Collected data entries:
-- start --
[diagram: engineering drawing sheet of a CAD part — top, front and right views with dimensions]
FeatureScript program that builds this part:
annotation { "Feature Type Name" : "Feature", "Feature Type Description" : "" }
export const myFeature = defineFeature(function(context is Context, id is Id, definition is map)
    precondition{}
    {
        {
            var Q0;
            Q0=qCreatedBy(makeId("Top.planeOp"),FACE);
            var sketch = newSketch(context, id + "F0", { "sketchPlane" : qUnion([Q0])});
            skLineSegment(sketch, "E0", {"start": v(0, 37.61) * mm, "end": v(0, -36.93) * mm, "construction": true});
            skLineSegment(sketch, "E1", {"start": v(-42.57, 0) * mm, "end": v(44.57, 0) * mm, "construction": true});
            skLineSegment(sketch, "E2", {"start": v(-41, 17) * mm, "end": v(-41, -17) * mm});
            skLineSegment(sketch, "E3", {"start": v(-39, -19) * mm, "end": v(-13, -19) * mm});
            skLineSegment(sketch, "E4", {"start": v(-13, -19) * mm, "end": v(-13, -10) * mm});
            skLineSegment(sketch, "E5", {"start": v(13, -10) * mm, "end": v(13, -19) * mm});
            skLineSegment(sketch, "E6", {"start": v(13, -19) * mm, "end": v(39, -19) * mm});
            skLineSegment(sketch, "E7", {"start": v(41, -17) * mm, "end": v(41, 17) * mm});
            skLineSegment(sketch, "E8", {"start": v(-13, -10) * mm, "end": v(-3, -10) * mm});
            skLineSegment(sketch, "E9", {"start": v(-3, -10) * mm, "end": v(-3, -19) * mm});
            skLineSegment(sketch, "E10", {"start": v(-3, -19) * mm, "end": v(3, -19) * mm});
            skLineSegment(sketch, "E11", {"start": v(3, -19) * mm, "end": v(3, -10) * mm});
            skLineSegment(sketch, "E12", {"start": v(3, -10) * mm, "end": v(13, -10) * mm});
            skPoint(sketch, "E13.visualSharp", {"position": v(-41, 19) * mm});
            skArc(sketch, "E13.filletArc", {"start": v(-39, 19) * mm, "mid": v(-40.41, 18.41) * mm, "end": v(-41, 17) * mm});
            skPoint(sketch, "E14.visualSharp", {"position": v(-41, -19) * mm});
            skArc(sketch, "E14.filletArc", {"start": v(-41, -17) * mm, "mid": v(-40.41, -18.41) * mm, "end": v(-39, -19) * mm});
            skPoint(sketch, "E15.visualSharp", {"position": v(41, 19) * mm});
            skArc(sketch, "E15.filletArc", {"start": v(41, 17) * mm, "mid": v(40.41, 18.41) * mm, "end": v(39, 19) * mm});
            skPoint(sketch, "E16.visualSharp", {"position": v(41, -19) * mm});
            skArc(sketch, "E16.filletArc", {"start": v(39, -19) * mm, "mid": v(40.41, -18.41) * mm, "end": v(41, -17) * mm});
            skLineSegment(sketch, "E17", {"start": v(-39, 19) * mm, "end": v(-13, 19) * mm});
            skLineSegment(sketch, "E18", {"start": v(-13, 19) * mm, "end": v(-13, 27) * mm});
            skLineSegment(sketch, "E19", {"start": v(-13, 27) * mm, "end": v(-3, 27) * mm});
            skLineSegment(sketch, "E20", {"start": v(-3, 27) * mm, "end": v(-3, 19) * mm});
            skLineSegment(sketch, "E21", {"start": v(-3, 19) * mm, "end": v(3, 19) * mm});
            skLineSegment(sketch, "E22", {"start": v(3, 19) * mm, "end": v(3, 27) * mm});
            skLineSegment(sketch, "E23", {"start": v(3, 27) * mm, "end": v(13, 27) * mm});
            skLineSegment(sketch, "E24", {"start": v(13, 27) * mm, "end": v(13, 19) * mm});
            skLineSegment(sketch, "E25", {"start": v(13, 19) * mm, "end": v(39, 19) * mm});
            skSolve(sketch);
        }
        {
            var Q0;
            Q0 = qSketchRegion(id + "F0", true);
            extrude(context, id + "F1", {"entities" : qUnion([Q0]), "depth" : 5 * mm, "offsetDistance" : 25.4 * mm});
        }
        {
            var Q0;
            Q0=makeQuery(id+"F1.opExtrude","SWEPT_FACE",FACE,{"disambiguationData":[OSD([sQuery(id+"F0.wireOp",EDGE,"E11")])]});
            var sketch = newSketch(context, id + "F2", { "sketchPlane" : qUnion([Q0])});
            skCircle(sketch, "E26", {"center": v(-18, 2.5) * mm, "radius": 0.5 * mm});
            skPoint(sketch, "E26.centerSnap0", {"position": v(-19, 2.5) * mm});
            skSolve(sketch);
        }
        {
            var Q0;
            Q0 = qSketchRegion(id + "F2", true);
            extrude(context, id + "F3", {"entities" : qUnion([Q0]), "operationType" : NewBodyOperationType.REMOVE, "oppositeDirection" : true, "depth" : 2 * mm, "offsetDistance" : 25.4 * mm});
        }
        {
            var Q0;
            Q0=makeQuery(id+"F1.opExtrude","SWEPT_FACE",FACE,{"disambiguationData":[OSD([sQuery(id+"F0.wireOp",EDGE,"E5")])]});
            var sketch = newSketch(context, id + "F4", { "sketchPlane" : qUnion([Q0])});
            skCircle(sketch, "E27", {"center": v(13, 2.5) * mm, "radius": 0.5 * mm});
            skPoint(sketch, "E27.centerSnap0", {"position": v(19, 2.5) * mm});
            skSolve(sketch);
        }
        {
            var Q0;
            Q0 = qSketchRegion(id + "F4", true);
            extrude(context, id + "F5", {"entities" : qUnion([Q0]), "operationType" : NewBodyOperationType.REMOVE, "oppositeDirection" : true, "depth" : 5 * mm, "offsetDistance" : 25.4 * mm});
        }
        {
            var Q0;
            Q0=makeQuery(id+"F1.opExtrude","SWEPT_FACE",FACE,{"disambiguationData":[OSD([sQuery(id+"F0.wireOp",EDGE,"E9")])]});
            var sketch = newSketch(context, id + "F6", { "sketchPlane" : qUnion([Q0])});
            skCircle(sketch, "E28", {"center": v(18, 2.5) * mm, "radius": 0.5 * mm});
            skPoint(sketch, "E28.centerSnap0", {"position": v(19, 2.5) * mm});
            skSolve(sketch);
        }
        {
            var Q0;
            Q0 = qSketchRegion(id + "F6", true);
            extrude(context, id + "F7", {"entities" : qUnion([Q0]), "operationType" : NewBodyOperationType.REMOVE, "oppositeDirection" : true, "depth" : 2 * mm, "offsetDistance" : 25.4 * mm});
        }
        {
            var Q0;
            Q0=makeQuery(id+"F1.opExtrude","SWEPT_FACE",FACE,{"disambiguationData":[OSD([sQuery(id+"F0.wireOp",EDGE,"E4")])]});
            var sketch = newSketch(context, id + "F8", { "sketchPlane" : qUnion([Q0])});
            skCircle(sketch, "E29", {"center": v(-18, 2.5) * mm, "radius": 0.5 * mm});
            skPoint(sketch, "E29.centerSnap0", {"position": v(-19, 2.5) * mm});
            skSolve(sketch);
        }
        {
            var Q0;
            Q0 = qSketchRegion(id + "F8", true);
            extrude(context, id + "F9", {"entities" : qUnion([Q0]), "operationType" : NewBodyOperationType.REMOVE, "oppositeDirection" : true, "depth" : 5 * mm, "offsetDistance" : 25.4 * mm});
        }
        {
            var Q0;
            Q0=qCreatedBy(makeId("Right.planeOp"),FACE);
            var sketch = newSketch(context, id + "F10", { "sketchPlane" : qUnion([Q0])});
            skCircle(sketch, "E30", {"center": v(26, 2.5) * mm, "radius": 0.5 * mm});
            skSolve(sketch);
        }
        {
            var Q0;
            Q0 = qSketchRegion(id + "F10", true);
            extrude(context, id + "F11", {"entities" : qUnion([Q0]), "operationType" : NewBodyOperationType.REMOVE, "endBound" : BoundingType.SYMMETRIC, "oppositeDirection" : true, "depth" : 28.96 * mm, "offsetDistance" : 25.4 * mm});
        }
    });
-- end --
**Goal of the exercise:** Recast the lines from the first line of the CAD file records through the line containing "v(0, 37.61) *", both included, as a Markdown table with the columns "No." and "Line". "No." holds the row number, and blank lines are omitted.

**Exercise result:**
| No. | Line |
|---|---|
| 1 | [diagram: engineering drawing sheet of a CAD part — top, front and right views with dimensions] |
| 2 | FeatureScript program that builds this part: |
| 3 | annotation { "Feature Type Name" : "Feature", "Feature Type Description" : "" } |
| 4 | export const myFeature = defineFeature(function(context is Context, id is Id, definition is map) |
| 5 |     precondition{} |
| 6 |     { |
| 7 |         { |
| 8 |             var Q0; |
| 9 |             Q0=qCreatedBy(makeId("Top.planeOp"),FACE); |
| 10 |             var sketch = newSketch(context, id + "F0", { "sketchPlane" : qUnion([Q0])}); |
| 11 |             skLineSegment(sketch, "E0", {"start": v(0, 37.61) * mm, "end": v(0, -36.93) * mm, "construction": true}); |